Exercise:
Extend the blog post below on downloading images with DEiXTo and wget by writing what comes after its final sentence.

Exercise passage:
══════

Sunday, December 25, 2011

Downloading images with DEiXTo and wget

Many people often download pictures and photos from various websites of interest. Sometimes though, the number of images that someone wants to download from certain pages is large. So large that doing it manually is almost prohibitive. Therefore, an automation tool is often needed to save users time and repetitive effort. Of course, towards this goal, DEiXTo can help.
    Let's suppose that you want to get all images from a specific web page (with respect to terms of use). You can easily build a simple extraction rule by pointing at an image, using it as a record instance and setting the IMG rule node as "checked" (right click on the IMG node and select "Match and Extract Content"). The resulting pattern will be like this:
    Then, via executing the rule you can extract the "src" attribute (essentially the URI) of each image found on the page and export the results to a txt file, let's say image_urls.txt. And last, you can use GNU Wget (a great free command line tool) in order to retrieve the files. You can download a Windows (win32) version of wget hereFor example, on Windows you can then just open a DOS command prompt window, change the current working directory to the folder wget is stored (via the 'cd' command) and enter:
wget.exe -i image_urls.txt 
where image_urls.txt is the file containing the URIs of images. And voilà! The wget utility will download all the images of the target page for you!

══════

Recorded data:
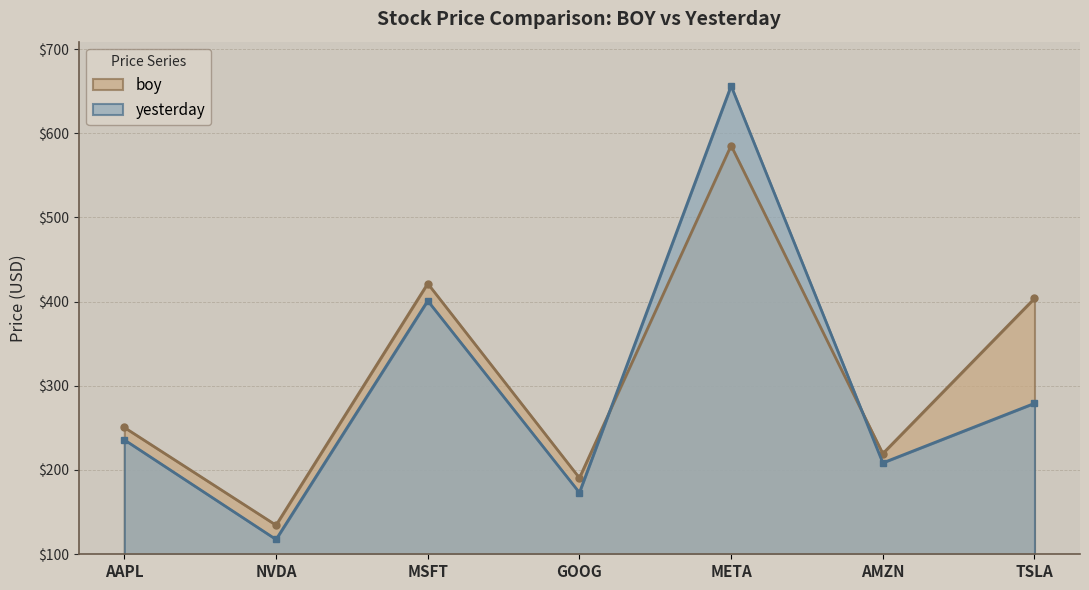

What is the label of the 4th point from the right?

GOOG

══════

Response area:
    What about getting images from multiple pages? You will have to explicitly provide the target URLs either through an input txt file or via a list. Both ways can be specified in the Project Info tab of the DEiXTo GUI tool.
    Thus, if you have the target URLs at hand or you can extract them with another wrapper (generating a txt file), then  you can just pass them as input to the new image wrapper and the latter will do the laborious work for you.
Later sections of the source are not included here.